── TEXT UNDER STUDY

A Labor of Love



As a columnist, I see it as my job to ponder some of society's greatest problems, and, if possible, offer up solutions.

One of the most confounding issues of the 20th and 21st centuries has been teenage pregnancy. The authorities have tried everything from social disapproval of all things sexual to openly teaching sex education in public classrooms. Nothing seems to work.

Of course, I have the answer: All we have to do is invent a device that gives someone a short, but memorable taste of what labor pain is like. Strap it to teens the minute they hit puberty and trigger it to go off every time they contemplate so much as a smooch. This will discourage all sexual activity until they are say… 85 or so. Indeed, not only will this solve the issue of teenage pregnancy, but possibly overpopulation as well.

Yes, as you may have guessed, I recently gave birth — a lovely baby boy named Tiernan, who showed up weighing 8 lbs, 7 oz.

────
── PROVIDED DATA

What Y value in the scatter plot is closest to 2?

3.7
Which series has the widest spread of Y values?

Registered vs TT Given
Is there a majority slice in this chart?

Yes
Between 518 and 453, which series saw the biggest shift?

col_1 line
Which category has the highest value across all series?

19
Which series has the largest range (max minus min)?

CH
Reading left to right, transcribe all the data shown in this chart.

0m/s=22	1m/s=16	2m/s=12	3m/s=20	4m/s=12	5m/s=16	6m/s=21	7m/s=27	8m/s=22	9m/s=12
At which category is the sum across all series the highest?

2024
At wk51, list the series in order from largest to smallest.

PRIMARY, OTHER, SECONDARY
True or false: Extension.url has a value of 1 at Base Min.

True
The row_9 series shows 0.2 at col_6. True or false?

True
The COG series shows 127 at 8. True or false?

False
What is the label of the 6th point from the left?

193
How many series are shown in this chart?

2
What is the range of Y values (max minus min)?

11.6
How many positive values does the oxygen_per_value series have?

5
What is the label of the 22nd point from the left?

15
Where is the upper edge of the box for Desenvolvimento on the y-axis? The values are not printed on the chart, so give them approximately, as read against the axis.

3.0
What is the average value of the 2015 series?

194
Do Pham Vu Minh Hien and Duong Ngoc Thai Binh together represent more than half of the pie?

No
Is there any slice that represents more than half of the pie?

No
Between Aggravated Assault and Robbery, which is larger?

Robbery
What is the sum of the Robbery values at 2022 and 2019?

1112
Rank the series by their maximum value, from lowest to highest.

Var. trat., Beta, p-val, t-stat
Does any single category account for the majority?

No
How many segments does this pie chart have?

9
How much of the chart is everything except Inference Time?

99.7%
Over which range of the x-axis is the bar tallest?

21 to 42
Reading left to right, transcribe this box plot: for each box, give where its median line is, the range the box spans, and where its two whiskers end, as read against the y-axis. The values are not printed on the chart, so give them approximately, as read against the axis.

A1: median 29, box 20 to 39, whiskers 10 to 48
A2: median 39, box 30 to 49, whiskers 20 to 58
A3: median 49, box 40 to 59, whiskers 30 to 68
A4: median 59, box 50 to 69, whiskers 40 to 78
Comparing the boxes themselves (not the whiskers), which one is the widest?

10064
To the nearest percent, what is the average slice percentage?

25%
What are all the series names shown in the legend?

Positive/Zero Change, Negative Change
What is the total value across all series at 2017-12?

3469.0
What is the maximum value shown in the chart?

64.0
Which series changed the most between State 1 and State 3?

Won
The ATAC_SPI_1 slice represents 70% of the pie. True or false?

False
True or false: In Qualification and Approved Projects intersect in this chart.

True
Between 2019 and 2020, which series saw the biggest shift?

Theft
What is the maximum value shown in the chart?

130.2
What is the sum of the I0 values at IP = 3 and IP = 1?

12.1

────

_TASK TO COMPLETE_. Quote the column on teenage pregnancy in full, word for word. The listing comes from a different source than the text.

_SOLVED EXERCISE_.
A Labor of Love



As a columnist, I see it as my job to ponder some of society's greatest problems, and, if possible, offer up solutions.

One of the most confounding issues of the 20th and 21st centuries has been teenage pregnancy. The authorities have tried everything from social disapproval of all things sexual to openly teaching sex education in public classrooms. Nothing seems to work.

Of course, I have the answer: All we have to do is invent a device that gives someone a short, but memorable taste of what labor pain is like. Strap it to teens the minute they hit puberty and trigger it to go off every time they contemplate so much as a smooch. This will discourage all sexual activity until they are say… 85 or so. Indeed, not only will this solve the issue of teenage pregnancy, but possibly overpopulation as well.

Yes, as you may have guessed, I recently gave birth — a lovely baby boy named Tiernan, who showed up weighing 8 lbs, 7 oz.